Vu sous cet angle, le véritable problème qui se pose aux forces centrafricaines de défense et de sécurité est celui de savoir comment faire pour rompre avec la vieille méthode du soldat dévastateur de la nation, prêt à faire du mal à son compatriote pour rien, mais paradoxalement complaisant à l’égard de l’étranger pourtant viscéralement mauvais. Cette question permet de comprendre les différents maux dont souffrent actuellement nos forces de défense et de sécurité.

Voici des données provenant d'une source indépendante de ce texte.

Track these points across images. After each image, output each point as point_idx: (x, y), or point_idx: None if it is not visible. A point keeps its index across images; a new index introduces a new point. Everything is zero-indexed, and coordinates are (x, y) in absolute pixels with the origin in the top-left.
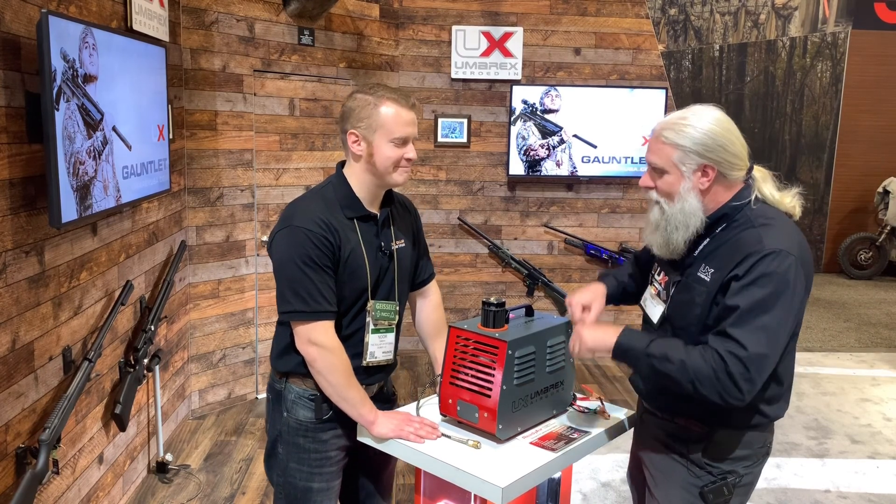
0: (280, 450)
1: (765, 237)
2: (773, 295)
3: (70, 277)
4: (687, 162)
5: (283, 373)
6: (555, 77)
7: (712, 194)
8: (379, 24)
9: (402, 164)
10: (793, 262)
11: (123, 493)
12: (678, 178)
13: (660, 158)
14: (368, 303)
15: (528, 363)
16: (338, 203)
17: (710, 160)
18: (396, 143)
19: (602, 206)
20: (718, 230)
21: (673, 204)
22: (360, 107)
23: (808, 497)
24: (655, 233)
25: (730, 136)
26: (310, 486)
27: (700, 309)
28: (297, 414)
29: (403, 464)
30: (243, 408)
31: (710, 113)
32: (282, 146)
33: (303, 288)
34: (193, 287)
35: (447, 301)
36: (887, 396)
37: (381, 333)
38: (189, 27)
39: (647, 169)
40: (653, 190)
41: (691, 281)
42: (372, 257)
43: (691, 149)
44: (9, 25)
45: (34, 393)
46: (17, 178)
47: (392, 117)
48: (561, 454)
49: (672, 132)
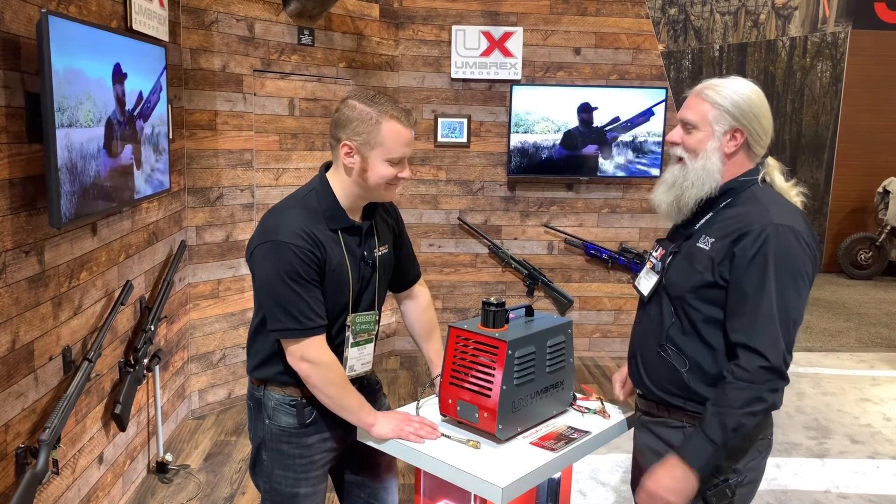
0: (264, 456)
1: (771, 210)
2: (784, 274)
3: (70, 277)
4: (721, 121)
5: (262, 380)
6: (555, 77)
7: (733, 162)
8: (379, 24)
9: (393, 182)
10: (800, 238)
11: (123, 493)
12: (708, 136)
13: (695, 114)
14: (349, 317)
15: (528, 363)
16: (322, 214)
17: (742, 125)
18: (392, 162)
19: (602, 206)
20: (722, 205)
21: (696, 160)
22: (358, 119)
23: (808, 497)
24: (669, 191)
25: (764, 109)
26: (296, 493)
27: (699, 276)
28: (279, 420)
29: (403, 464)
30: (243, 408)
31: (749, 84)
32: (282, 146)
33: (293, 306)
34: (193, 287)
35: (447, 301)
36: (887, 396)
37: (361, 346)
38: (189, 27)
39: (678, 125)
40: (678, 146)
41: (692, 251)
42: (355, 269)
43: (728, 110)
44: (9, 25)
45: (34, 393)
46: (17, 178)
47: (393, 136)
48: (561, 454)
49: (713, 91)
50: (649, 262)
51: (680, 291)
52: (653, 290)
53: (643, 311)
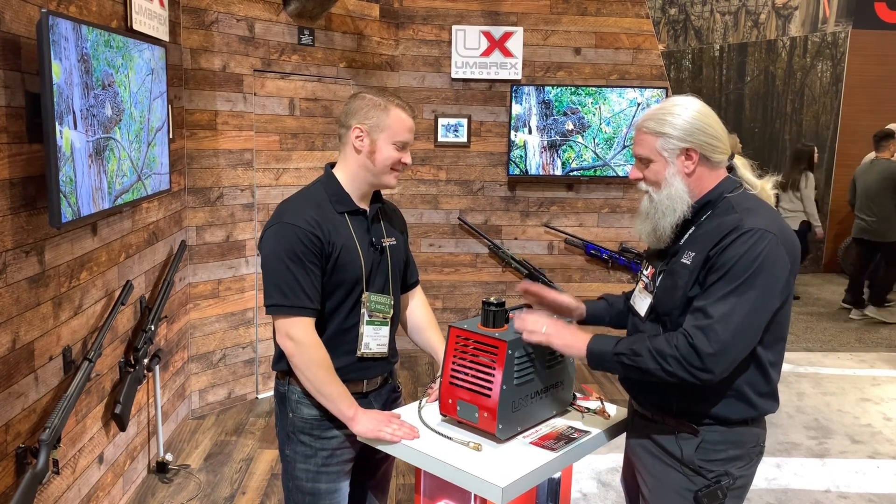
0: (287, 452)
1: (745, 218)
2: (749, 272)
3: (70, 277)
4: (669, 147)
5: (284, 373)
6: (555, 77)
7: (697, 178)
8: (379, 24)
9: (396, 167)
10: (772, 240)
11: (123, 493)
12: (663, 165)
13: (644, 148)
14: (363, 294)
15: (528, 363)
16: (328, 199)
17: (692, 143)
18: (398, 146)
19: (602, 206)
20: (703, 218)
21: (660, 191)
22: (368, 106)
23: (809, 497)
24: (645, 221)
25: (708, 119)
26: (317, 488)
27: (682, 292)
28: (301, 413)
29: (403, 464)
30: (243, 408)
31: (687, 101)
32: (282, 146)
33: (284, 282)
34: (193, 287)
35: (447, 301)
36: (887, 396)
37: (376, 326)
38: (189, 27)
39: (635, 162)
40: (641, 181)
41: (676, 267)
42: (364, 250)
43: (672, 134)
44: (9, 25)
45: (34, 393)
46: (17, 178)
47: (399, 122)
48: (561, 454)
49: (653, 122)
50: (641, 282)
51: (667, 309)
52: (648, 310)
53: (638, 328)
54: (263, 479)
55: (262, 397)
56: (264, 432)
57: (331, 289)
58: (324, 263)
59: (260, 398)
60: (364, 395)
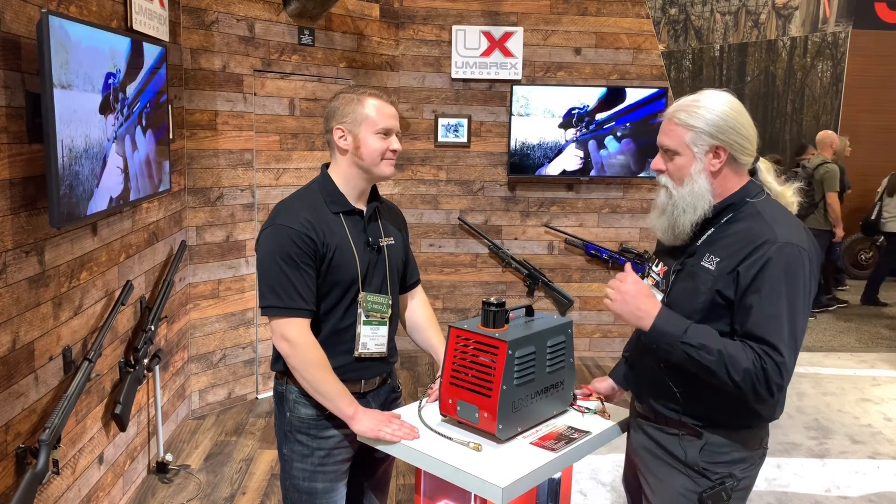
0: (285, 451)
1: (777, 228)
2: (793, 291)
3: (70, 277)
4: (699, 143)
5: (283, 373)
6: (555, 77)
7: (722, 178)
8: (379, 24)
9: (388, 156)
10: (807, 257)
11: (123, 493)
12: (690, 160)
13: (672, 140)
14: (360, 294)
15: (528, 363)
16: (322, 199)
17: (722, 142)
18: (381, 134)
19: (602, 206)
20: (724, 220)
21: (681, 187)
22: (343, 104)
23: (809, 497)
24: (661, 216)
25: (742, 118)
26: (313, 487)
27: (703, 297)
28: (298, 412)
29: (403, 464)
30: (243, 408)
31: (722, 96)
32: (282, 146)
33: (279, 284)
34: (193, 287)
35: (447, 301)
36: (887, 396)
37: (374, 326)
38: (189, 27)
39: (659, 152)
40: (663, 174)
41: (696, 269)
42: (360, 250)
43: (704, 130)
44: (9, 25)
45: (34, 393)
46: (17, 178)
47: (376, 109)
48: (561, 454)
49: (685, 114)
50: (651, 279)
51: (685, 312)
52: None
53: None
54: (263, 480)
55: (262, 397)
56: (264, 432)
57: (326, 289)
58: (318, 264)
59: (260, 398)
60: (362, 395)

Sans être exhaustif, parmi les maux qui gangrènent le milieu des FDS se trouve le problème de l’éthique et de déontologie professionnelle qui fait cruellement défaut. Les repères en la matière semblent ne plus existe. C’est ainsi que l’on a des soldats voleurs, violeurs, braqueurs, drogués, soulards à longueur de mois, inconscients, clanistes et tribalistes, indisciplinés. La soumission des subalternes aux autorités supérieures, la perte du sens de l’honneur et des valeurs républicaines, l’immérité en termes de promotion en grade, sont entre autres les maux qui minent ce milieu. Il faut chercher les causes des différents conflits politico-militaires que notre pays à connus ces derniers temps dans ces maux, de même que l’explosion du phénomène de rébellion et la culture des armes. Il y a même des militaires – soldats, gradés, sous-officiers et officiers - qui sont fiers de soulever ou d’avoir soulevé les armes contre les institutions de la république et la démocratie, oubliant que cette époque est révolue! Allons-y comprendre.

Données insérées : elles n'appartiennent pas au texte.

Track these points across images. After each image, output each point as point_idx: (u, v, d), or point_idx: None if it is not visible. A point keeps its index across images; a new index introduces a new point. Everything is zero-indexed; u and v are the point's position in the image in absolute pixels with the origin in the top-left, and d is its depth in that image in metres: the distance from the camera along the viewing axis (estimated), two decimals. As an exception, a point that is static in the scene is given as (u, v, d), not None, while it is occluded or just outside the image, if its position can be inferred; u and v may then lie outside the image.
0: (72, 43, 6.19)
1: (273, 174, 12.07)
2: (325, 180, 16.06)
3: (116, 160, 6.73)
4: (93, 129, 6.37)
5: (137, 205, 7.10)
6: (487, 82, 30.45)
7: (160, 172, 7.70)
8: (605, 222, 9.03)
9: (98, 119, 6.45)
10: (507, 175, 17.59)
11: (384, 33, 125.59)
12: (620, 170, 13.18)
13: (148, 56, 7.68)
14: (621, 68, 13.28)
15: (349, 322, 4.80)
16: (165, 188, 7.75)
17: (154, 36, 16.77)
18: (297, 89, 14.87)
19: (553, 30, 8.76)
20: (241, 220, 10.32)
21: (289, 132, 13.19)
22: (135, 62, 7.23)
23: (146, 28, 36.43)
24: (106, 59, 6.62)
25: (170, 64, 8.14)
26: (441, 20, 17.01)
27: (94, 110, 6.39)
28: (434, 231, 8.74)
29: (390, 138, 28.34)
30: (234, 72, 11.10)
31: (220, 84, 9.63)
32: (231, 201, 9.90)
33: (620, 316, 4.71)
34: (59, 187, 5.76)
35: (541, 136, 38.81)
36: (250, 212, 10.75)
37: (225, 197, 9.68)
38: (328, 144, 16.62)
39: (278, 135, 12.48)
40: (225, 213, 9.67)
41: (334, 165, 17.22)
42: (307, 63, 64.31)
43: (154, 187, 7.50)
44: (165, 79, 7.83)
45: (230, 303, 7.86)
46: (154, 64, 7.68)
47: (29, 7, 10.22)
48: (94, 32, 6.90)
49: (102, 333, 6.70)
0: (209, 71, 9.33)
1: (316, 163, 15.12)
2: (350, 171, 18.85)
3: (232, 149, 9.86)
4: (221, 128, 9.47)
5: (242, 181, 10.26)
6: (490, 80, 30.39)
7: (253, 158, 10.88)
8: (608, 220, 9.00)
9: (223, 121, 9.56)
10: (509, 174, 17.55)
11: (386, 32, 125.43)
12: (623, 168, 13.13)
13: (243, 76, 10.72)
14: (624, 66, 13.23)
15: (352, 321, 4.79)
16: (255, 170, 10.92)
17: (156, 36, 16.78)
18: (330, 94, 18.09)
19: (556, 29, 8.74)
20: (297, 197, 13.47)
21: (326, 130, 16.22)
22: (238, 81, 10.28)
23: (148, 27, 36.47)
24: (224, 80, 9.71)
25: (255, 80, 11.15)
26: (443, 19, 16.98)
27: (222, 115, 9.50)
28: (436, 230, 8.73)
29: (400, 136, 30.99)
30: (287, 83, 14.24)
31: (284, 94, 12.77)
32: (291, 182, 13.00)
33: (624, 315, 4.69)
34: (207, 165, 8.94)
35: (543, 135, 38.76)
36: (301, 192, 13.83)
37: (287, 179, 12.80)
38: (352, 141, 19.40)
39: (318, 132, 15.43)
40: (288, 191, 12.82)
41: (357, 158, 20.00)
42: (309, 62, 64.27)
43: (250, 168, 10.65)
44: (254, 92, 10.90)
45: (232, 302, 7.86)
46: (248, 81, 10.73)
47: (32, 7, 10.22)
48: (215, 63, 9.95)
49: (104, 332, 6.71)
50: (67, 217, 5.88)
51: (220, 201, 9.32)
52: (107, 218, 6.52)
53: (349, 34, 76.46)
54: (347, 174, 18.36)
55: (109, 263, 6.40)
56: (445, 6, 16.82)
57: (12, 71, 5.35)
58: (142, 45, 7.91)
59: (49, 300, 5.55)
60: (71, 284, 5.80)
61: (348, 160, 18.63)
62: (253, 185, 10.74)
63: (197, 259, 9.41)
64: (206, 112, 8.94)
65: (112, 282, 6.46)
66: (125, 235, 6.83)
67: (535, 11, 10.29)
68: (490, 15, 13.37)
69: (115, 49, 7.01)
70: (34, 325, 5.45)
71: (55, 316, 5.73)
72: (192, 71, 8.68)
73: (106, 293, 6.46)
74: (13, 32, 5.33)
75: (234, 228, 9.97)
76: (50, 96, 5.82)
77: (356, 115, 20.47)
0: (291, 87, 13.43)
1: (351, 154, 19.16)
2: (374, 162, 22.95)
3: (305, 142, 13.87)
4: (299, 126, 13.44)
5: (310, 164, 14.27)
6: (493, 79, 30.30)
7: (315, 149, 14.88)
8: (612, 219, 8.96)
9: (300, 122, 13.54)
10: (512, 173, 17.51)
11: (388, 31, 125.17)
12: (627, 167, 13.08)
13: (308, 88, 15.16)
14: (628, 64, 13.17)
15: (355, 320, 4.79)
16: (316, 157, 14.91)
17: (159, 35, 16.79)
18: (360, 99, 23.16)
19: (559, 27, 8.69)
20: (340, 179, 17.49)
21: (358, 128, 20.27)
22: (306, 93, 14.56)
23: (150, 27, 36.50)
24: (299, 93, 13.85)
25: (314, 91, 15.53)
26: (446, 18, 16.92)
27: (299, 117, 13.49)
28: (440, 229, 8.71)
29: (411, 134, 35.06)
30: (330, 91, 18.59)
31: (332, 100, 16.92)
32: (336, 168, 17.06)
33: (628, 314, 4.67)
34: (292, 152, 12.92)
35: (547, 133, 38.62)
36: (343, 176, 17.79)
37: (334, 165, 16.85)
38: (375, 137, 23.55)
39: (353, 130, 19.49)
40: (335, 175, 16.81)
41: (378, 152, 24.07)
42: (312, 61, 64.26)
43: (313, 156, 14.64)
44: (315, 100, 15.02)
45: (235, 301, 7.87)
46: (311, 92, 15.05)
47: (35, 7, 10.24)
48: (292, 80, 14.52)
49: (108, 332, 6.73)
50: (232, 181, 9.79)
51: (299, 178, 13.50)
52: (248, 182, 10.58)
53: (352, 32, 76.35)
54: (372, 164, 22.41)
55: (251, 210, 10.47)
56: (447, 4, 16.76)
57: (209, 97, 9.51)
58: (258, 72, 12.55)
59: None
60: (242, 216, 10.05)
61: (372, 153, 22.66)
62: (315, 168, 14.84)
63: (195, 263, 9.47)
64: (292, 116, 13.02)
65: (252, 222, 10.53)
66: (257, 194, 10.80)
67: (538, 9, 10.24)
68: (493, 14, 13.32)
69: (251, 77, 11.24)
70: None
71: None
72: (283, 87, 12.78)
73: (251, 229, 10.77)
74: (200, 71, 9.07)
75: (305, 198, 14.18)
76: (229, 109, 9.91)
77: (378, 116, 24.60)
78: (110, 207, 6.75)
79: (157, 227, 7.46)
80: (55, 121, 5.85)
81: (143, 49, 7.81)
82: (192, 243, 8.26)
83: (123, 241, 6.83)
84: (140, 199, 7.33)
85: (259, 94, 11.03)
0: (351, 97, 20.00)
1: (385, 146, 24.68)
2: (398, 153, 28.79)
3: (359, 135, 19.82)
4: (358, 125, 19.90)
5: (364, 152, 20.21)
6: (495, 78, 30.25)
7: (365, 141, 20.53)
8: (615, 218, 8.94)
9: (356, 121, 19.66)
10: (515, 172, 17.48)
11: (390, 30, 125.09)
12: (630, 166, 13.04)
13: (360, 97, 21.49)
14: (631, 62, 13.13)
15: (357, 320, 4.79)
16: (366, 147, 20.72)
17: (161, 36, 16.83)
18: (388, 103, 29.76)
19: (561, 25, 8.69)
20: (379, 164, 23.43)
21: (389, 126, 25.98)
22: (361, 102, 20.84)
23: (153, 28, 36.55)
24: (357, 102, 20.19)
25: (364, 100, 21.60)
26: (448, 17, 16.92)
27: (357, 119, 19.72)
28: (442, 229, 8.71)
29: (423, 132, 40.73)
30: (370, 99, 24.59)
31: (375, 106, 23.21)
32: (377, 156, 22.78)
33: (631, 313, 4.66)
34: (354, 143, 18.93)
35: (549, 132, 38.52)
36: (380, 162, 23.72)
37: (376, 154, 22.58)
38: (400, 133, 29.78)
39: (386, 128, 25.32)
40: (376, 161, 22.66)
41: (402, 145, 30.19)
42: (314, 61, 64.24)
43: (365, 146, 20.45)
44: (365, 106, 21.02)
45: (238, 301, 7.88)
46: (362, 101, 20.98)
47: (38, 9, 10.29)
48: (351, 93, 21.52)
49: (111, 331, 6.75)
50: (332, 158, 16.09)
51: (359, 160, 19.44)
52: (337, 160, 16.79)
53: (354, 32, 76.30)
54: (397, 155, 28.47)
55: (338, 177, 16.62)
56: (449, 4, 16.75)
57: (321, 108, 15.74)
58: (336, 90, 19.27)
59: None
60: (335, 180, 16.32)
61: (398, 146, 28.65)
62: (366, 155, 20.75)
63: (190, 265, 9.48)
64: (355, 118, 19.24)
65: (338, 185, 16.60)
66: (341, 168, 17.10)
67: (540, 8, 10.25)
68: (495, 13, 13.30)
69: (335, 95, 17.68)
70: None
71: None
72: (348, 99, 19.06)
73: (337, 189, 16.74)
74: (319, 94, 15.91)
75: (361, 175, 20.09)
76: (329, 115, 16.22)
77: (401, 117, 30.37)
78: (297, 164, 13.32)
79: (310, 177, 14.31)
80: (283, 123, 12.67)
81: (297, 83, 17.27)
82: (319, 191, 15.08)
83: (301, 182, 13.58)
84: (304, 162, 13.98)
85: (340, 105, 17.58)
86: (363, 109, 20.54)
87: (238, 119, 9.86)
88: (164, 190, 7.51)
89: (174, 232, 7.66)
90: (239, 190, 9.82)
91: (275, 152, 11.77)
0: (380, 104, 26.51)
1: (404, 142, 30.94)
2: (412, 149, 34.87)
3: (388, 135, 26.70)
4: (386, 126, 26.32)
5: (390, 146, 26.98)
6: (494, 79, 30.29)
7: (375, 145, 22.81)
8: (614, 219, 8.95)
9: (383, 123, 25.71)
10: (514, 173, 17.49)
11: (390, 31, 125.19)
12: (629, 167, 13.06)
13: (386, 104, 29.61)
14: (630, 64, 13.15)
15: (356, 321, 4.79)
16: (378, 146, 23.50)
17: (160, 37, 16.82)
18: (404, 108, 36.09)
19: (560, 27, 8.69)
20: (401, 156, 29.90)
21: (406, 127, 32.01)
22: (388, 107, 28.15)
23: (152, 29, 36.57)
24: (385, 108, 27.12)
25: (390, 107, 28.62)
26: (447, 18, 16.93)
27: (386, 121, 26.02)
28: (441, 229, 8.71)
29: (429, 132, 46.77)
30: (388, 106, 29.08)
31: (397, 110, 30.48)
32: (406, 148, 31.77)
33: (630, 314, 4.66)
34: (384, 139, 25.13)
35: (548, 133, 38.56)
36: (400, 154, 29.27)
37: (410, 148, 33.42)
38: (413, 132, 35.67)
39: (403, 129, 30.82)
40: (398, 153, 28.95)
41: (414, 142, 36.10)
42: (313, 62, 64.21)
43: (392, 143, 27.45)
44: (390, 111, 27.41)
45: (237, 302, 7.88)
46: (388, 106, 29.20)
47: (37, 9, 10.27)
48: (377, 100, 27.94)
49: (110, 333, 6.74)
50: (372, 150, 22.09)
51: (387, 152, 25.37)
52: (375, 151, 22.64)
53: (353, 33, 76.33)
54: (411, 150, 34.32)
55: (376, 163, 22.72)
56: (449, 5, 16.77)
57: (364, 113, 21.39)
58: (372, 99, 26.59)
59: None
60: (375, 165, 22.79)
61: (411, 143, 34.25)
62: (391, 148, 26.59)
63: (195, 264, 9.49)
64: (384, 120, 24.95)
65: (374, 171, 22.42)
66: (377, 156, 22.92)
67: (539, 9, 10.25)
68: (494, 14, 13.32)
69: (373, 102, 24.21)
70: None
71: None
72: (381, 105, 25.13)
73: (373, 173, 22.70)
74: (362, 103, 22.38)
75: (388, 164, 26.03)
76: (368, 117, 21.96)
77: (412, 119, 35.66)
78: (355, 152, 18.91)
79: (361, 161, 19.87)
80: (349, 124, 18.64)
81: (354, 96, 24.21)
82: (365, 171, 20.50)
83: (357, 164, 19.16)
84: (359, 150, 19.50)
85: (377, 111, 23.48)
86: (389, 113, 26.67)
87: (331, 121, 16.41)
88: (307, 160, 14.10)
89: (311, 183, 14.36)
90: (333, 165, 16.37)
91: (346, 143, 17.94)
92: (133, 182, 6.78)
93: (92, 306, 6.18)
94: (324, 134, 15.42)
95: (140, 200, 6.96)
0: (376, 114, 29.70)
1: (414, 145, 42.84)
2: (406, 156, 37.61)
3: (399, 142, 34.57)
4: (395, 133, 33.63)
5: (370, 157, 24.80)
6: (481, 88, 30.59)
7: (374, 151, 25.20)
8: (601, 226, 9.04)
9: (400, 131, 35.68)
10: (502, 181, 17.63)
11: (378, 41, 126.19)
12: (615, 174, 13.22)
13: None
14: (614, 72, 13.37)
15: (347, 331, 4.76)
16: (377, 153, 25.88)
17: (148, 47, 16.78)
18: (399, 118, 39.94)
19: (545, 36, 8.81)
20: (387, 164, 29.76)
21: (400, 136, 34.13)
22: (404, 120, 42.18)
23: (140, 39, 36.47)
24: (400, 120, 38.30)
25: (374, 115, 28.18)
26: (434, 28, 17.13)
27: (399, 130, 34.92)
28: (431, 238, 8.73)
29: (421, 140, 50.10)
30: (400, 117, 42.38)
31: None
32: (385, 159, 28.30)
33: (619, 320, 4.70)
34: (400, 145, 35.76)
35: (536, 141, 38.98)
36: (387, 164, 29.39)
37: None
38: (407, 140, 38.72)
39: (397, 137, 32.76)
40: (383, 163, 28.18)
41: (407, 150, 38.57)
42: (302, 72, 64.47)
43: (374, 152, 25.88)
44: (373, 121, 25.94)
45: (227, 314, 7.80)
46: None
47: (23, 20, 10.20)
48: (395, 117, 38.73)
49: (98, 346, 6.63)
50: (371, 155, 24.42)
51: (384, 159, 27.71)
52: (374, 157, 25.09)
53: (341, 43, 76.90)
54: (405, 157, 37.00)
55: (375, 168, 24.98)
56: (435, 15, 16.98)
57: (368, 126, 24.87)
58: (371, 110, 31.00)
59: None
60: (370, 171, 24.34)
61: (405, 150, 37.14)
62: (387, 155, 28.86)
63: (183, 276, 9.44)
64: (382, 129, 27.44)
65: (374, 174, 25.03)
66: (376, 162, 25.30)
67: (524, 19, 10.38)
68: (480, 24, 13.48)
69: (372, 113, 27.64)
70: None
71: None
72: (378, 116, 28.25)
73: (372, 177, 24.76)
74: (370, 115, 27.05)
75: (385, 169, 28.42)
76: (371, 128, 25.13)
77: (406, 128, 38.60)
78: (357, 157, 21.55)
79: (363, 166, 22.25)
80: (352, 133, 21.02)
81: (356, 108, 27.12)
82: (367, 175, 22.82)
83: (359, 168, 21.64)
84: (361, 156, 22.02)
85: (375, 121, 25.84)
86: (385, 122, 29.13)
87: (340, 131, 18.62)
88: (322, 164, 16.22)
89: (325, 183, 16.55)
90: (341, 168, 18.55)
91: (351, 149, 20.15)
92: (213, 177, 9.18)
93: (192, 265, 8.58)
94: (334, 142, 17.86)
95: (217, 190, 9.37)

L’utilisation des armes dans le but d’obtenir le pouvoir à tout prix étant incompatible avec les valeurs d’une société qui se veut démocratique, il y a lieu de repenser la gestion des forces de défense et de sécurité pour les rendre positives, c’est-à-dire opérationnellement efficaces et républicaines. D’où les quelques propositions suivantes:
-l’enseignement obligatoire des notions civiques et des valeurs républicaines à nos forces de défense et de sécurité dans tous les centres d’instructions militaires;
-la dépolitisation et la détribalisation des postes de responsabilité et du recrutement au sein des forces de défense et de sécurité (armée, gendarmerie, police et services de renseignements civils);
-la nomination des hommes qu’il faut à la place qu’il faut (profils correspondant aux postes, intégrité morale, loyauté, santé physique et mentale) dans des postes de responsabilité dans les différentes structures des FDS, des cabinets et services administratifs des départements ministériels concernés (Sécurité publique et Défense nationale);
-la création d’une Ecole nationale de la culture de la paix;
-l’envoi régulier de nos forces de défense aux différentes missions et opérations internationales de maintien de la paix (au niveau sous-régional, régional, continental et onusien);
-la formation des forces de défense et de sécurité en droit international humanitaire pour se familiariser avec les règles applicables en matière de «jus in bello», c’est-à-dire de droit des conflits armées;
-la vulgarisation de la culture des droits de l’homme en milieu des forces de défense et de sécurité.
L’objectif de la présente analyse est de transmettre un message fort à l’attention de nos soldats qui doivent comprendre et se dire que « je ne suis pas le soldat de la guerre mais plutôt un artisan de la paix et du développement sans considération d’ordre ethnique, politique, religieuse ou sociale».